'Rendered Environment' by Adam Juraszek is a five piece EP which combines elements of electronica, sound design and IDM, released on SØVN Records.
Rendered Environment contains three extracts from a live concert in Studio Loos in the Hague, one from a live concert at Splendor in Amsterdam and one studio interpretation of material from the concert in Studio Loos.
All five works in this EP contain immense clarity and dynamic range.
There are clear layers of foreground, middle and background material, and each individual texture, whether it be a synthesized sound or an organic texture, is clear and tangible.
Further, individual sounds contain dynamic ranges of their own, phasing in and out at both high and low speeds throughout the EP.
This whole EP really redefines what it means to write computer music.
There are a multitude of organic textures that may seem familiar, albeit slightly disturbing due to their digitally textured processing.
Additionally, fully electronic sounds and signals create the impression of the inner workings of machinery and computers, especially in track one, 'Login'.
These sounds occur throughout, sometimes more subtly, all five tracks sharing sound material and samples.
Juraszek is a master at accumulating textures to form a morphing amalgamation of sounds and synths.
Track two 'Return the Flows' forms the best point of reference for this technique.
What Stockhausen spoke of in his electronic compositional processes is relevant here; namely the method of hiding layers inside layers.
Often the composer removes sound layers to reveal underlying layers which were previously inaudible due to the masking effect.
Juraszek is known to experiment in his choice of sound design to reflect upon his impending skepticism towards technology.
This is clear in particular in the third track on the EP, 'Wipe Everything Clean', where a strange stacking of computer generated voices urge and tempt the listener like some kind of digitized ondine - although this seduction differs to the romanticized version that we are used to in folklore.
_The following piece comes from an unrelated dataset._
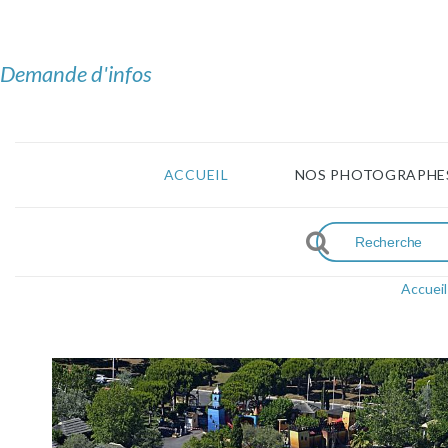
Demande d'infos
ACCUEIL
NOS PHOTOGRAPHE
Accueil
It is void of all life, and echoes of its empty and mechanical song may be heard throughout the EP as a whole.
The lover of electronic music cannot help but feel a sense of dystopian poetry in the music, due to its deliberately lifeless timbres.
Track four, titled 'Voicing Nest' is the perfect example of applying repetition in electronic composition without becoming repetitive.
A consistent ostinato triplet rhythm is introduced, which changes and morphs in texture, sometimes startingly, all throughout the work, at times interrupted by new new and familiar sounds.
When listening to this EP with my friend and colleague Allan Chen, he described the arc of the EP as 'sublime, and perfectly balanced'.
Each track may be likened to a movement. Although they are interesting seperately; they work together as a single entity.
The tracks move forward from ambient works to clear-cut, driving finishers, while still retaining referential elements.
The set naturally arrives at its own conclusion, titled 'Hard Lumungus' which is an almost satirical take on modern-day dance-floor music.